Pablo Veyrat: Un chileno en Estonia frente a la amenaza rusa
Pablo Veyrat, un chileno de 43 años, ha construido su vida en Estonia, lejos de su tierra natal. Criado en Madrid por su madre, Antonieta Zendoya, una chilena exiliada tras el golpe de Estado de 1973, Veyrat empapó su infancia con los sabores y canciones de su país. Su madre le cantaba El Rin del Angelito, de Violeta Parra, mientras él crecía, sin que imaginaran que algún día se enfrentaría a un conflicto geopolítico en Europa del Este.
Trayectoria en Europa del Este
La fascinación de Veyrat por la Unión Soviética lo condujo a Europa del Este, donde se estableció desde joven. A los 20 años, se trasladó a Estonia, donde inició una relación amorosa con una estonia. Trabajó como periodista freelance cubriendo la región, pero ante dificultades económicas, decidió unirse a su pareja en Estonia, donde se formó como profesor y creó una familia con dos hijos.
Implicación en la Liga de Defensa de Estonia
El conflicto en Ucrania marcó un punto de inflexión en su vida. Apenas una semana después de que Rusia lanzara un ataque a gran escala contra Ucrania en 2022, Veyrat tomó la decisión de alistarse en la Liga de Defensa de Estonia, una organización voluntaria vinculada al Ministerio de Defensa. “Conociendo la historia rusa y lo que ese país es capaz de hacer, pensé: si vienen aquí, quiero disparar”, expresó.
La amenaza rusa en Europa del Este
Veyrat puso de manifiesto la preocupación existente en Estonia, un país con 1,3 millones de habitantes y un ejército reducido. “Después de Ucrania, cualquier país del flanco Este de la Alianza podría ser el siguiente objetivo de Moscú”, advirtió. Este contexto ha llevado a que su grupo de milicia esté compuesto por personas de diversas profesiones, incluyendo soldadores, empresarios, políticos y músicos. “Estonia entiende que es una cuestión de supervivencia. Los rusos ya intentaron acabar con nuestra cultura e identidad nacional”, afirmó.

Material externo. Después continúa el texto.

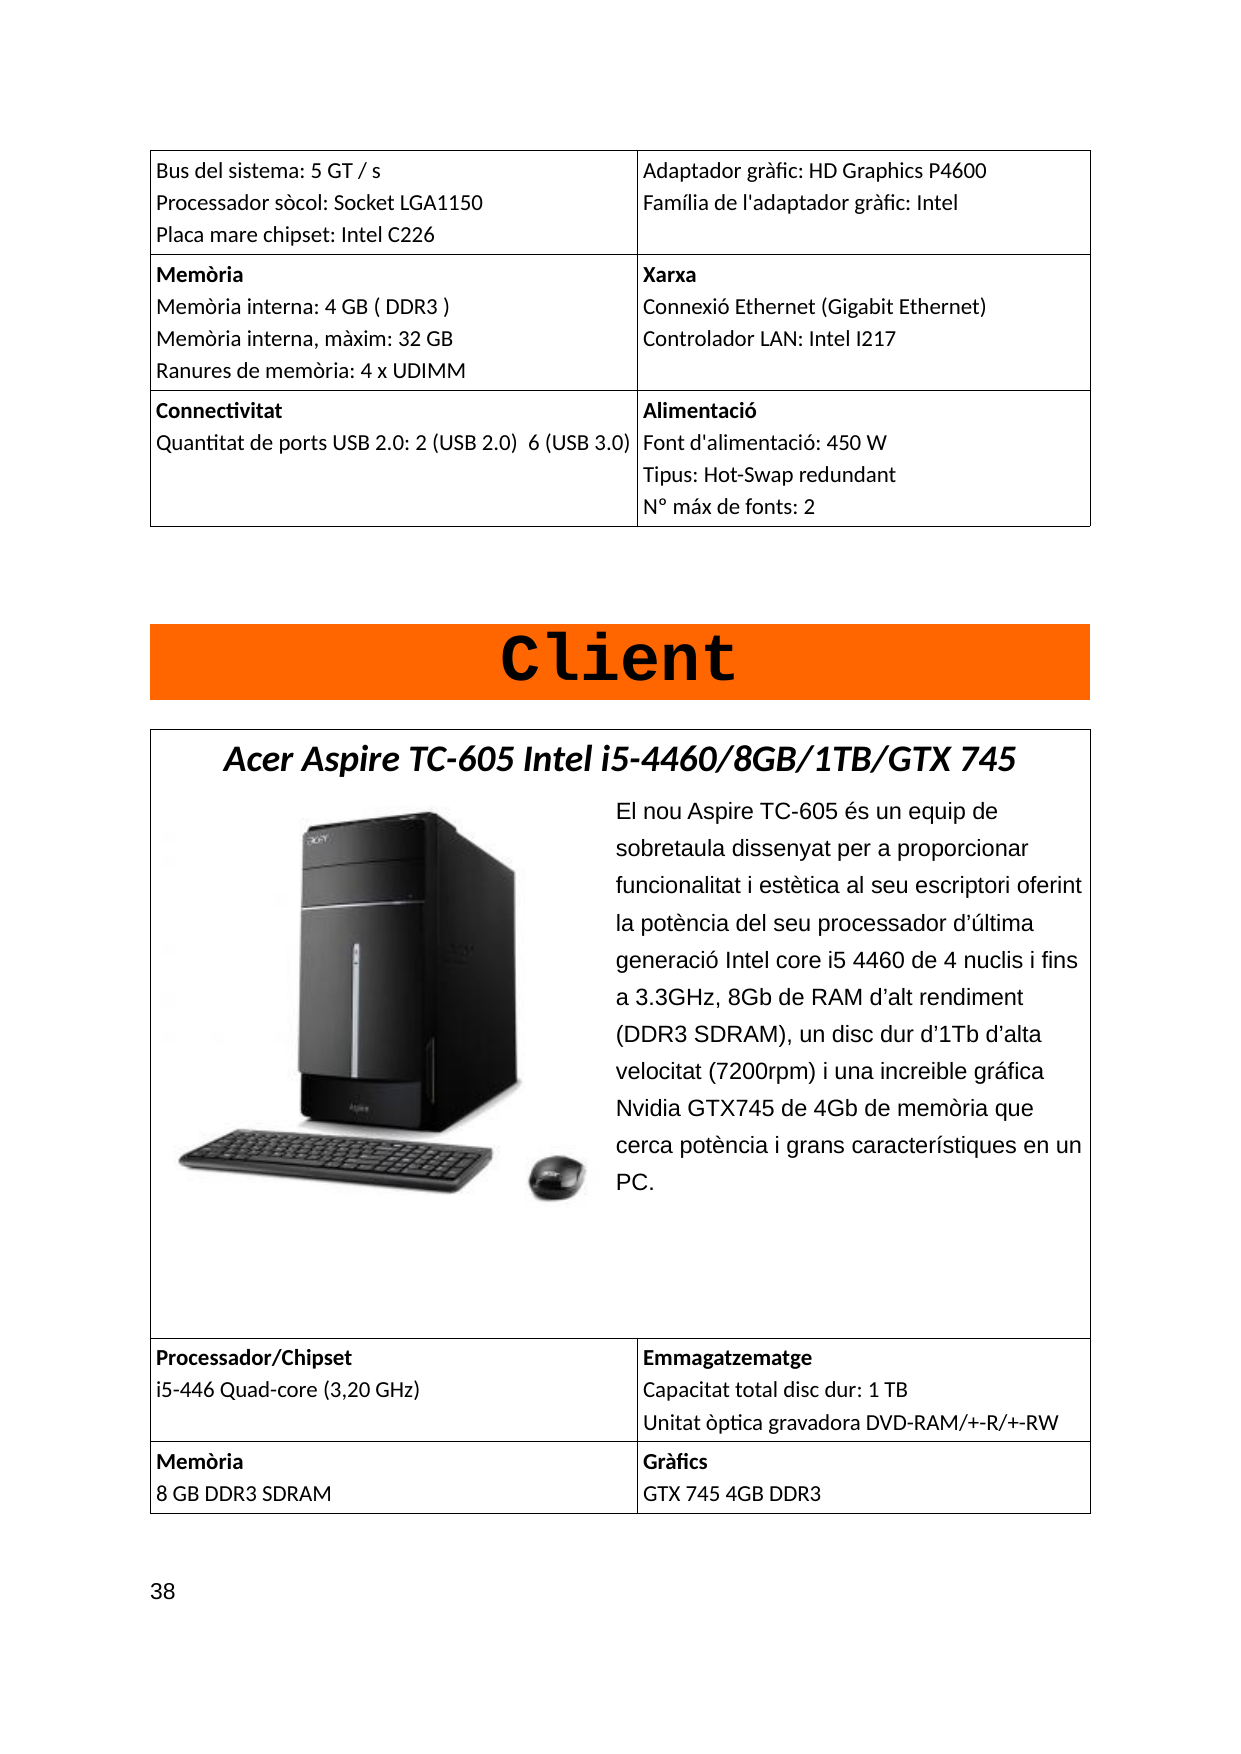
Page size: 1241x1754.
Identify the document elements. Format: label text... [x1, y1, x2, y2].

table_cell Processador/Chipset i5-446 Quad-core (3,20 GHz) [151, 1339, 637, 1441]
table_cell Alimentació Font d'alimentació: 450 W Tipus: Hot-Swap redundant Nº máx de fonts: 2 [638, 391, 1090, 526]
table_cell Adaptador gràfic: HD Graphics P4600 Família de l'adaptador gràfic: Intel [638, 151, 1090, 254]
table_cell Bus del sistema: 5 GT / s Processador sòcol: Socket LGA1150 Placa mare chipset: Intel C226 [151, 151, 637, 254]
table_cell Memòria 8 GB DDR3 SDRAM [151, 1442, 637, 1513]
text Client [150, 624, 1090, 700]
picture [162, 782, 616, 1236]
table_header Acer Aspire TC-605 Intel i5-4460/8GB/1TB/GTX 745 El nou Aspire TC-605 és un equip de sobretaula dissenyat per a proporcionar funcionalitat i estètica al seu escriptori oferint la potència del seu processador d’última generació Intel core i5 4460 de 4 nuclis i fins a 3.3GHz, 8Gb de RAM d’alt rendiment (DDR3 SDRAM), un disc dur d’1Tb d’alta velocitat (7200rpm) i una increible gráfica Nvidia GTX745 de 4Gb de memòria que cerca potència i grans característiques en un PC. [151, 730, 1090, 1337]
table_cell Emmagatzematge Capacitat total disc dur: 1 TB Unitat òptica gravadora DVD-RAM/+-R/+-RW [638, 1339, 1090, 1441]
table_cell Memòria Memòria interna: 4 GB ( DDR3 ) Memòria interna, màxim: 32 GB Ranures de memòria: 4 x UDIMM [151, 255, 637, 390]
table_cell Gràfics GTX 745 4GB DDR3 [638, 1442, 1090, 1513]
table_cell Xarxa Connexió Ethernet (Gigabit Ethernet) Controlador LAN: Intel I217 [638, 255, 1090, 390]
table_cell Connectivitat Quantitat de ports USB 2.0: 2 (USB 2.0) 6 (USB 3.0) [151, 391, 637, 526]
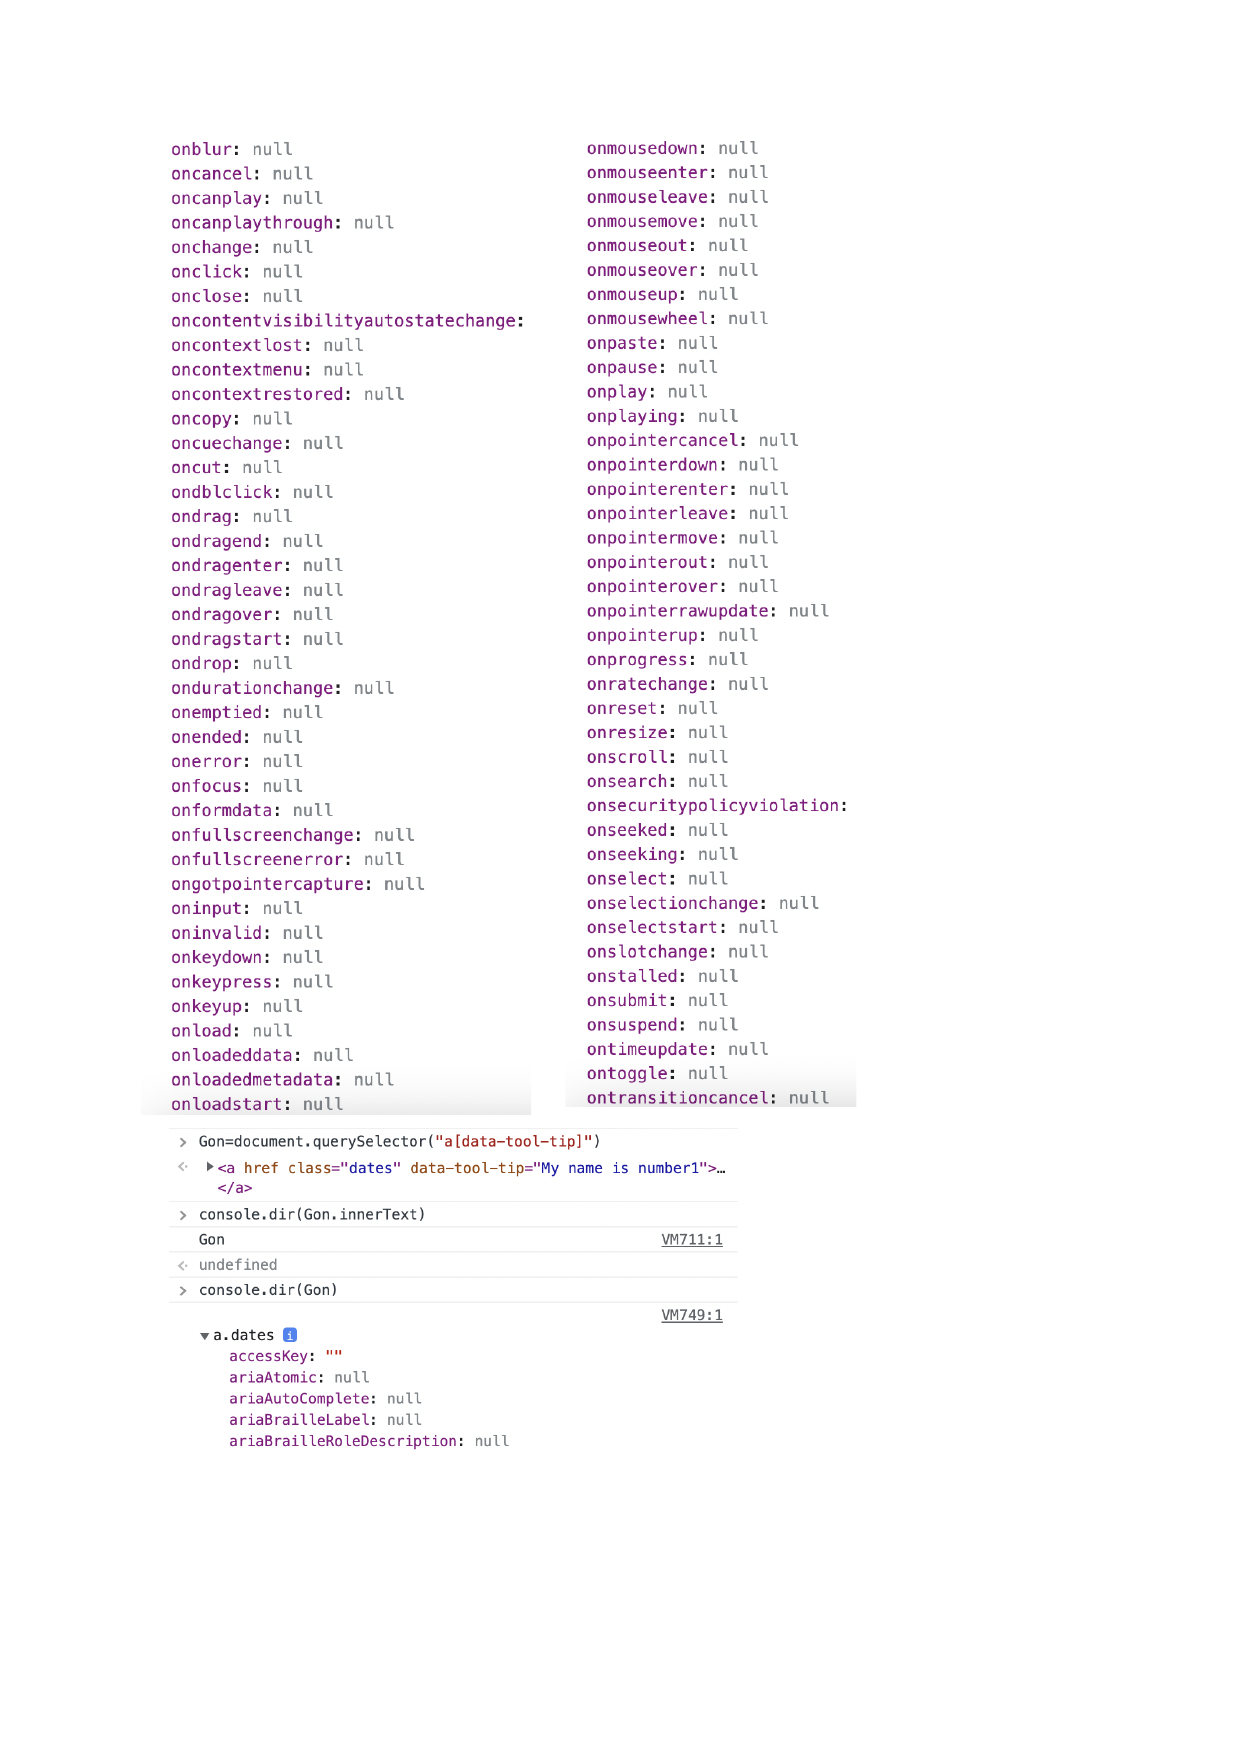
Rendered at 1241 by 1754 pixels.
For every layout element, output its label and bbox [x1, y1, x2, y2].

picture [140, 135, 532, 1115]
picture [168, 1127, 738, 1453]
picture [565, 133, 857, 1107]
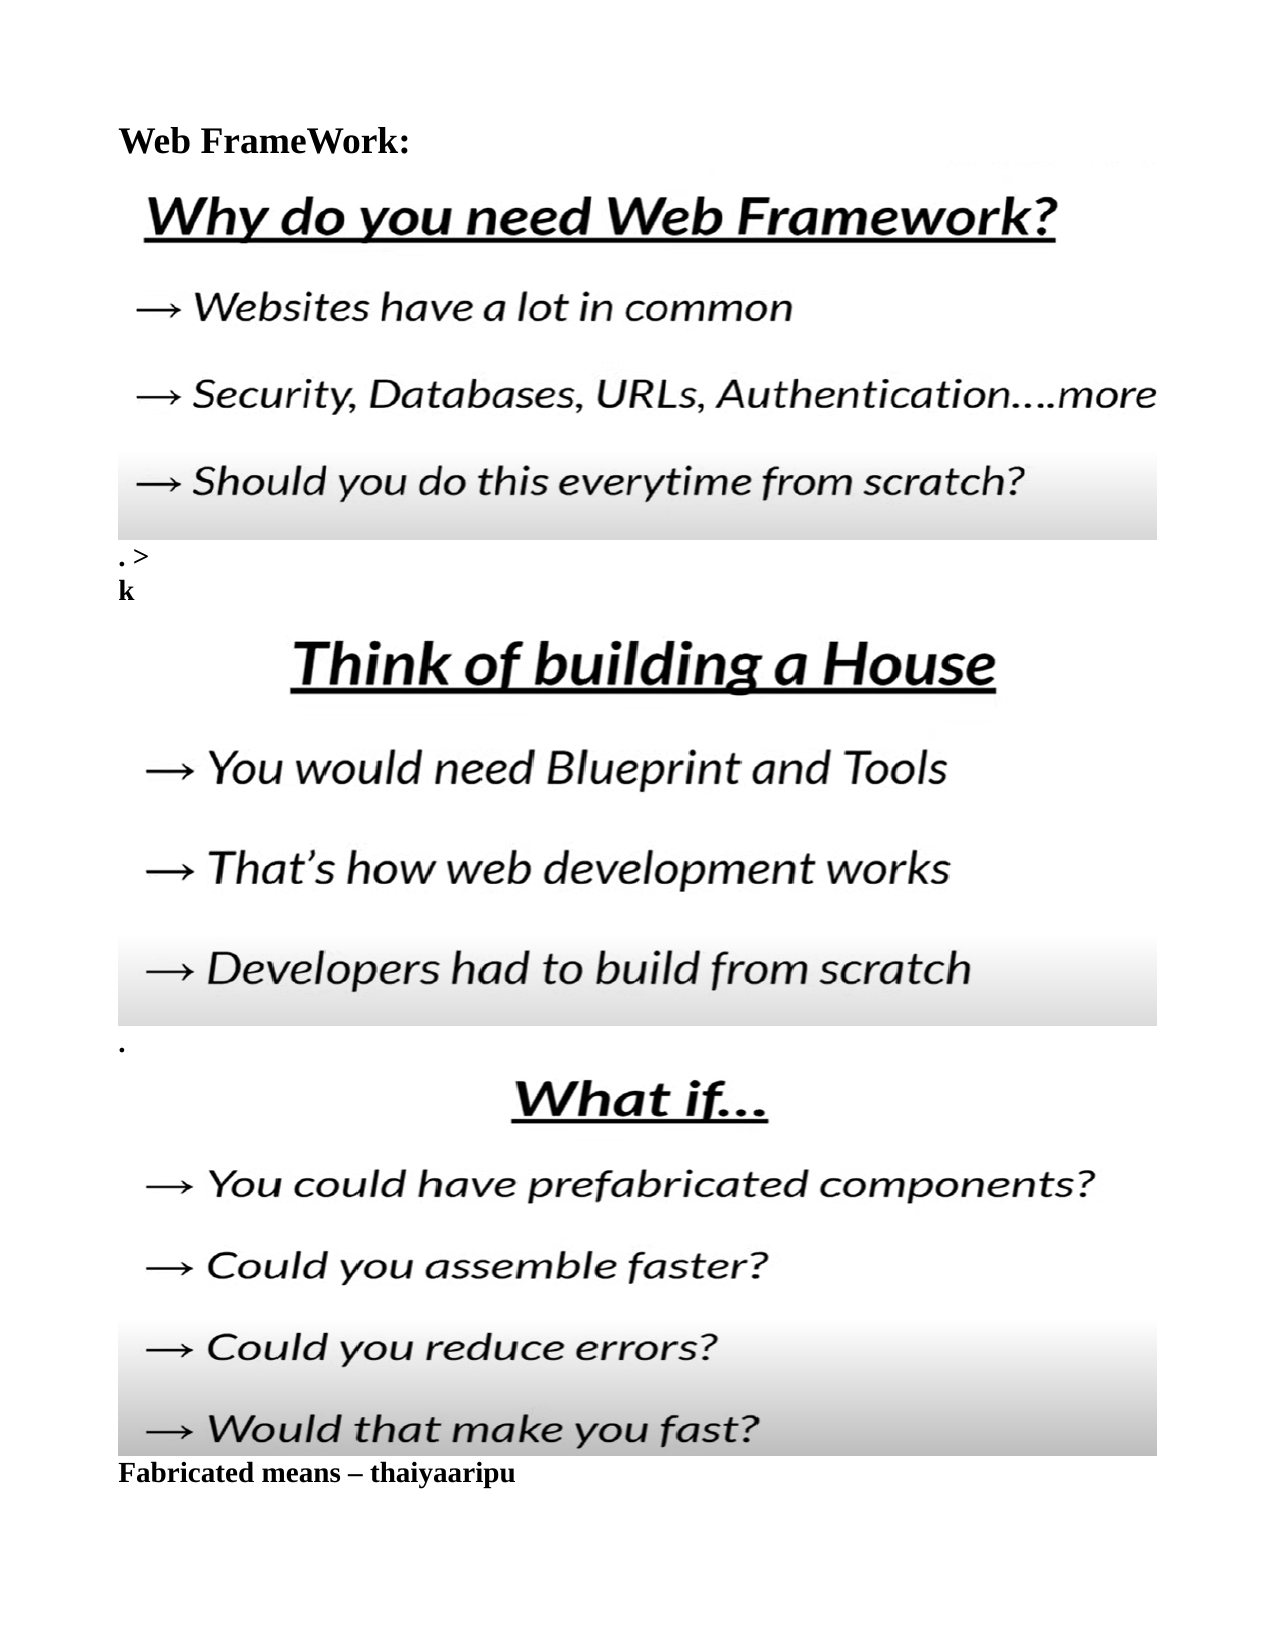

Preparativos y entrenamientos militares
Veyrat se ha estado preparando para el peor de los escenarios. Desde hace cuatro años, asiste a entrenamientos militares durante los fines de semana, donde aprende tácticas de combate similares a las de los ejércitos de la OTAN. Cada pelotón está formado por ocho a diez soldados, cada uno con roles específicos como comandante, francotirador o sanitario. Las sesiones de entrenamiento incluyen tácticas de patrullaje, atención en combate y toma de trincheras. Veyrat, especializado en ametralladoras pesadas, ha vivido situaciones tensas, como la detención de un individuo con vínculos rusos durante un ejercicio militar.
Dificultades del entrenamiento en invierno
Los entrenamientos presentan retos significativos, especialmente en invierno, con temperaturas que pueden descender a -12 grados. “La guerra en invierno es extremadamente dura, el entorno puede ser mortal”, comentó. Sin embargo, Veyrat se ha adaptado a estas condiciones extremas. Su sueño, en medio de esta intensa realidad, es poder retirarse en Punta Arenas, el acceso a la Patagonia chilena, símbolo de la tierra de su madre.